→ PROBLEM REQUIREMENTS
Images do not belong in the copy. Retype all the entries below exactly.

→ PROVIDED RECORDS
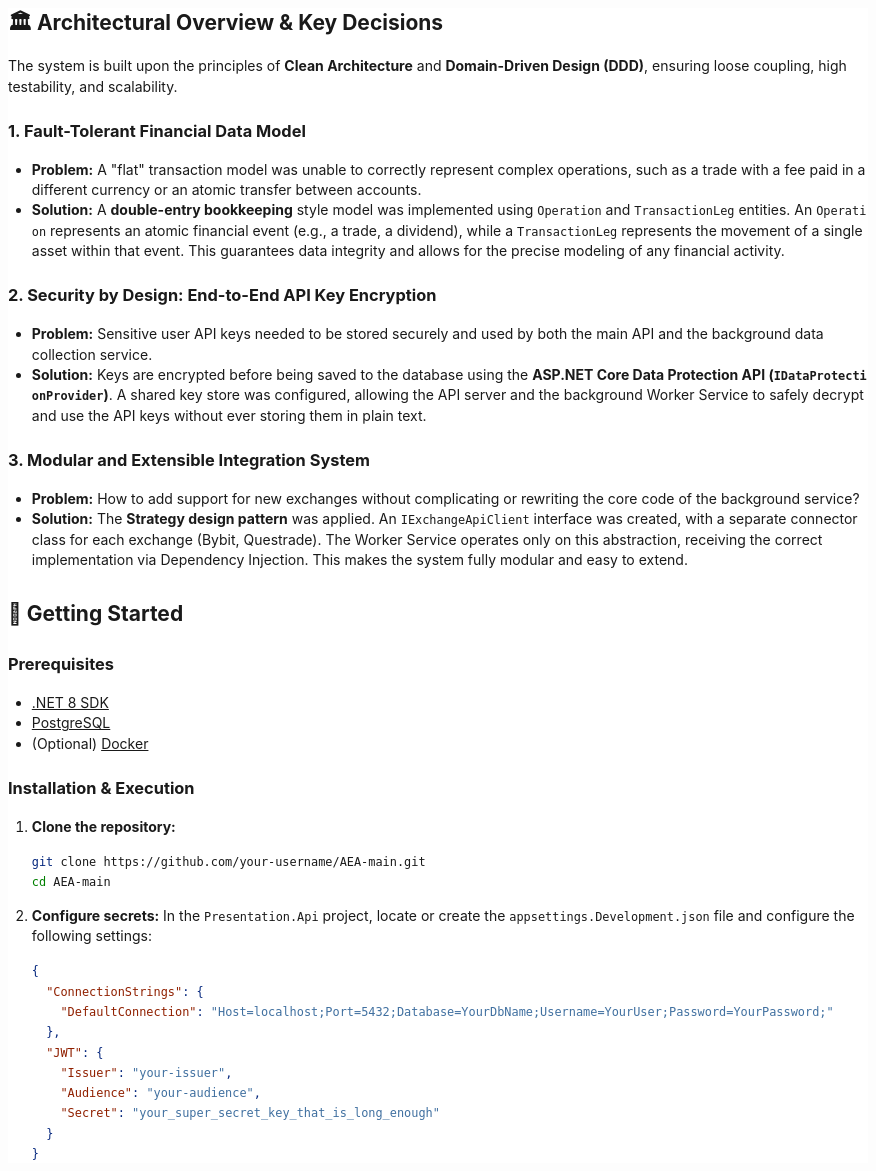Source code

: ## 🏛️ Architectural Overview & Key Decisions

The system is built upon the principles of **Clean Architecture** and **Domain-Driven Design (DDD)**, ensuring loose coupling, high testability, and scalability.

### 1. Fault-Tolerant Financial Data Model

*   **Problem:** A "flat" transaction model was unable to correctly represent complex operations, such as a trade with a fee paid in a different currency or an atomic transfer between accounts.
*   **Solution:** A **double-entry bookkeeping** style model was implemented using `Operation` and `TransactionLeg` entities. An `Operation` represents an atomic financial event (e.g., a trade, a dividend), while a `TransactionLeg` represents the movement of a single asset within that event. This guarantees data integrity and allows for the precise modeling of any financial activity.

### 2. Security by Design: End-to-End API Key Encryption

*   **Problem:** Sensitive user API keys needed to be stored securely and used by both the main API and the background data collection service.
*   **Solution:** Keys are encrypted before being saved to the database using the **ASP.NET Core Data Protection API (`IDataProtectionProvider`)**. A shared key store was configured, allowing the API server and the background Worker Service to safely decrypt and use the API keys without ever storing them in plain text.

### 3. Modular and Extensible Integration System

*   **Problem:** How to add support for new exchanges without complicating or rewriting the core code of the background service?
*   **Solution:** The **Strategy design pattern** was applied. An `IExchangeApiClient` interface was created, with a separate connector class for each exchange (Bybit, Questrade). The Worker Service operates only on this abstraction, receiving the correct implementation via Dependency Injection. This makes the system fully modular and easy to extend.

## 🚀 Getting Started

### Prerequisites

*   [.NET 8 SDK](https://dotnet.microsoft.com/download/dotnet/8.0)
*   [PostgreSQL](https://www.postgresql.org/download/)
*   (Optional) [Docker](https://www.docker.com/products/docker-desktop/)

### Installation & Execution

1.  **Clone the repository:**
    ```bash
    git clone https://github.com/your-username/AEA-main.git
    cd AEA-main
    ```

2.  **Configure secrets:**
    In the `Presentation.Api` project, locate or create the `appsettings.Development.json` file and configure the following settings:
    ```json
    {
      "ConnectionStrings": {
        "DefaultConnection": "Host=localhost;Port=5432;Database=YourDbName;Username=YourUser;Password=YourPassword;"
      },
      "JWT": {
        "Issuer": "your-issuer",
        "Audience": "your-audience",
        "Secret": "your_super_secret_key_that_is_long_enough"
      }
    }
    ```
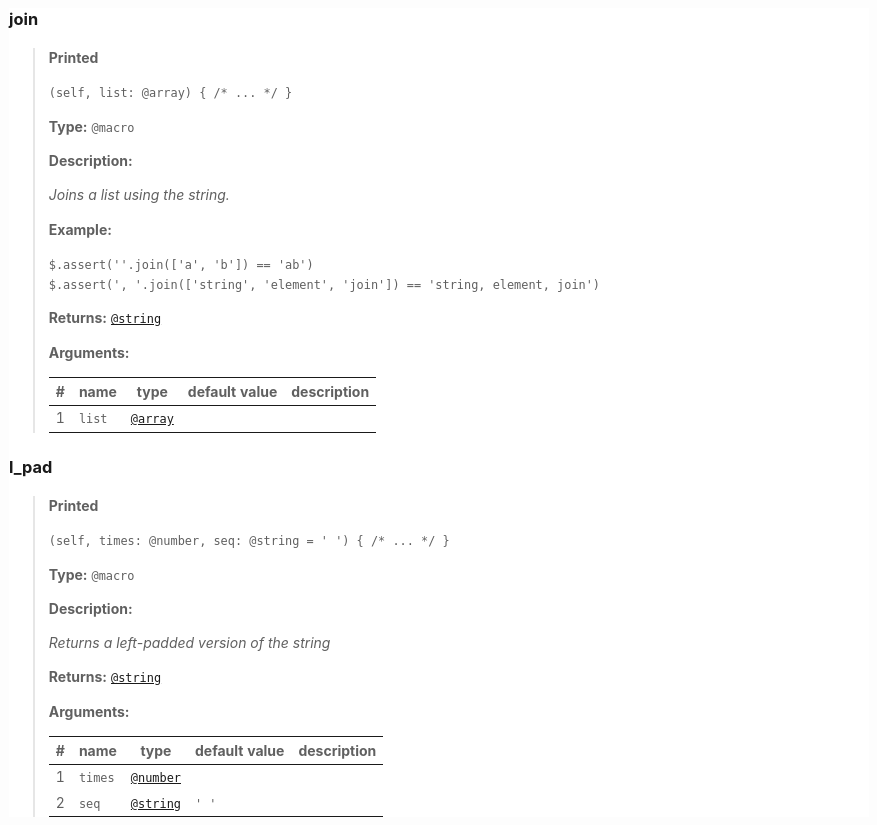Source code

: ### join

>**Printed**
>
>```spwn
>(self, list: @array) { /* ... */ }
>```
>
>**Type:** `@macro`
>
>**Description:**
>
>_Joins a list using the string._
>
>**Example:**
>
>```spwn
>$.assert(''.join(['a', 'b']) == 'ab')
>$.assert(', '.join(['string', 'element', 'join']) == 'string, element, join')
>```
>
>
>**Returns:** 
>[`@string`](std-docs/string)
>
>**Arguments:**
>
>| # | name | type | default value | description |
>| - | ---- | ---- | ------------- | ----------- |
>| 1 | `list` | [`@array`](std-docs/array) | | |
>

### l\_pad

>**Printed**
>
>```spwn
>(self, times: @number, seq: @string = ' ') { /* ... */ }
>```
>
>**Type:** `@macro`
>
>**Description:**
>
>_Returns a left-padded version of the string_
>
>**Returns:** 
>[`@string`](std-docs/string)
>
>**Arguments:**
>
>| # | name | type | default value | description |
>| - | ---- | ---- | ------------- | ----------- |
>| 1 | `times` | [`@number`](std-docs/number) | | |
>| 2 | `seq` | [`@string`](std-docs/string) | `' '` | |
>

→ REPLY
Source code

: ## 🏛️ Architectural Overview & Key Decisions

The system is built upon the principles of **Clean Architecture** and **Domain-Driven Design (DDD)**, ensuring loose coupling, high testability, and scalability.

### 1. Fault-Tolerant Financial Data Model

*   **Problem:** A "flat" transaction model was unable to correctly represent complex operations, such as a trade with a fee paid in a different currency or an atomic transfer between accounts.
*   **Solution:** A **double-entry bookkeeping** style model was implemented using `Operation` and `TransactionLeg` entities. An `Operation` represents an atomic financial event (e.g., a trade, a dividend), while a `TransactionLeg` represents the movement of a single asset within that event. This guarantees data integrity and allows for the precise modeling of any financial activity.

### 2. Security by Design: End-to-End API Key Encryption

*   **Problem:** Sensitive user API keys needed to be stored securely and used by both the main API and the background data collection service.
*   **Solution:** Keys are encrypted before being saved to the database using the **ASP.NET Core Data Protection API (`IDataProtectionProvider`)**. A shared key store was configured, allowing the API server and the background Worker Service to safely decrypt and use the API keys without ever storing them in plain text.

### 3. Modular and Extensible Integration System

*   **Problem:** How to add support for new exchanges without complicating or rewriting the core code of the background service?
*   **Solution:** The **Strategy design pattern** was applied. An `IExchangeApiClient` interface was created, with a separate connector class for each exchange (Bybit, Questrade). The Worker Service operates only on this abstraction, receiving the correct implementation via Dependency Injection. This makes the system fully modular and easy to extend.

## 🚀 Getting Started

### Prerequisites

*   [.NET 8 SDK](https://dotnet.microsoft.com/download/dotnet/8.0)
*   [PostgreSQL](https://www.postgresql.org/download/)
*   (Optional) [Docker](https://www.docker.com/products/docker-desktop/)

### Installation & Execution

1.  **Clone the repository:**
    ```bash
    git clone https://github.com/your-username/AEA-main.git
    cd AEA-main
    ```

2.  **Configure secrets:**
    In the `Presentation.Api` project, locate or create the `appsettings.Development.json` file and configure the following settings:
    ```json
    {
      "ConnectionStrings": {
        "DefaultConnection": "Host=localhost;Port=5432;Database=YourDbName;Username=YourUser;Password=YourPassword;"
      },
      "JWT": {
        "Issuer": "your-issuer",
        "Audience": "your-audience",
        "Secret": "your_super_secret_key_that_is_long_enough"
      }
    }
    ```
Source code

: ### join

>**Printed**
>
>```spwn
>(self, list: @array) { /* ... */ }
>```
>
>**Type:** `@macro`
>
>**Description:**
>
>_Joins a list using the string._
>
>**Example:**
>
>```spwn
>$.assert(''.join(['a', 'b']) == 'ab')
>$.assert(', '.join(['string', 'element', 'join']) == 'string, element, join')
>```
>
>
>**Returns:** 
>[`@string`](std-docs/string)
>
>**Arguments:**
>
>| # | name | type | default value | description |
>| - | ---- | ---- | ------------- | ----------- |
>| 1 | `list` | [`@array`](std-docs/array) | | |
>

### l\_pad

>**Printed**
>
>```spwn
>(self, times: @number, seq: @string = ' ') { /* ... */ }
>```
>
>**Type:** `@macro`
>
>**Description:**
>
>_Returns a left-padded version of the string_
>
>**Returns:** 
>[`@string`](std-docs/string)
>
>**Arguments:**
>
>| # | name | type | default value | description |
>| - | ---- | ---- | ------------- | ----------- |
>| 1 | `times` | [`@number`](std-docs/number) | | |
>| 2 | `seq` | [`@string`](std-docs/string) | `' '` | |
>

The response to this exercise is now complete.